Loi pour un nouveau pacte ferroviaire (Assemblée 17 avril et 13 juin, Sénat 5 juin et 14 juin, JO 28 juin).
Le projet de loi est disponible sur cette page. Ce projet de refonte de la SNCF a fait beaucoup d’émules au niveau national (source), et a fait l’objet d’une procédure accélérée de la part du gouvernement (avec notamment la convocation d’une Commission mixte paritaire (source)). Malgré la mobilisation importante des syndicats de cheminots et des usagers (source), notamment due à la perte du statut particulier de cheminot (décrit en partie ici), aux réformes critiquées du réseau ferroviaire dans d’autres pays européens (source), et à la préconisation de la fermeture de 9 000 km de petites lignes jugées non rentables (source), ce projet a finalement été adopté.
Il a fait suite à un rapport de Jean-Cyril Spinetta, qui soulignait des performances insuffisantes, une grosse dette (54,4 milliards d’euros) (source), et un grand retard dans la modernisation des lignes ferroviaires (source).
Le gouvernement peut désormais créer des ordonnances (et non via la voie législative régulière) au niveau notamment de l’organisation et du statut juridique de la SNCF, des conditions de recrutement et du statut des agents ferroviaires, et des modalités d’ouverture (des lignes) à la concurrence (source).
Ce projet de loi acte :
- le changement de statut de la SNCF : d’établissement public à caractère industriel et commercial (EPIC), elle passera au statut de Société anonyme à capitaux publics (SA) (source), ce qui implique notamment une limitation de la dette maximale autorisée. L’article 1 du projet de loi stipule en particulier que “le capital de la société nationale SNCF est intégralement détenu par l’Etat”, ce qui empêche a priori une privatisation. Rien n’est indiqué quant à la résolution de la dette actuelle de la SNCF (source), et cela pose notamment un problème pour le changement de statut de la SNCF. Le gouvernement a annoncé cependant que l’Etat reprendrait 35 milliards d’euros de la dette actuelle (source).
- la disparition du statut de cheminots pour les nouveaux embauchés à partir de fin 2019, mais la non-atteinte du statut de cheminot pour les personnes embauchées avant 2020.
- son ouverture progressive à la concurrence (et notamment la transition des cheminots d’une entreprise ferroviaire à sa concurrente : les droits des personnes embauchées au statut de cheminot, et leur niveau de rémunération seront conservées). (source) La concurrence sur les lignes régionales et TGV commencera à l’horizon 2020, sauf au niveau de l’Ile-de-France, où elle sera prévue entre 2023 et 2039 (source).

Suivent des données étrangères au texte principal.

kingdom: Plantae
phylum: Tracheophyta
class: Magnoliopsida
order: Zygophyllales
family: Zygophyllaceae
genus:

Loi relative au défibrillateur cardiaque (Assemblée 13 octobre 2016 (XIVe législature), Sénat 13 juin 2018, JO 29 juin).
Le texte est disponible sur cette page.
Cette loi accompagne l’équipement d’établissements recevant du public en défibrillateurs automatisés externes.
Loi ratifiant l’ordonnance n° 2016-131 du 10 février 2016 portant réforme du droit des contrats, du régime général et de la preuve des obligations (Sénat 17 octobre 2017, 1er février 2018 et 11 avril, Assemblée 11 décembre 2017, 15 février 2018 et 22 mars, JO 21 avril).
Le texte est disponible sur cette page.
Ce texte a âprement été discuté, et a nécessité la réunion d’une Commission mixte paritaire (source). Le but affirmé de ce projet de loi est l’accessibilité (par la modernisation et la simplification de la loi (source)) accrue aux droits et devoirs associés à un contrat pour une majorité de la population (“même non juriste”), et permet la simplification et la création de nouveaux mécanismes juridiques, tels que la résolution unilatérale d’un contrat sous certaines conditions, la réception de preuves numériques, et la sanction en cas d’abus avéré (source).
Le contenu de la loi demeurant toutefois extrêmement technique, la lecture d’un article plus détaillé (tel que celui-ci), ainsi que de l’exposé des motifs présenté à l’Assemblée nationale (source) sera utile.
Loi autorisant la ratification du protocole n° 16 à la convention de sauvegarde des droits de l’homme et des libertés fondamentales. (Assemblée 20 décembre 2017, Sénat 15 février, JO 4 avril)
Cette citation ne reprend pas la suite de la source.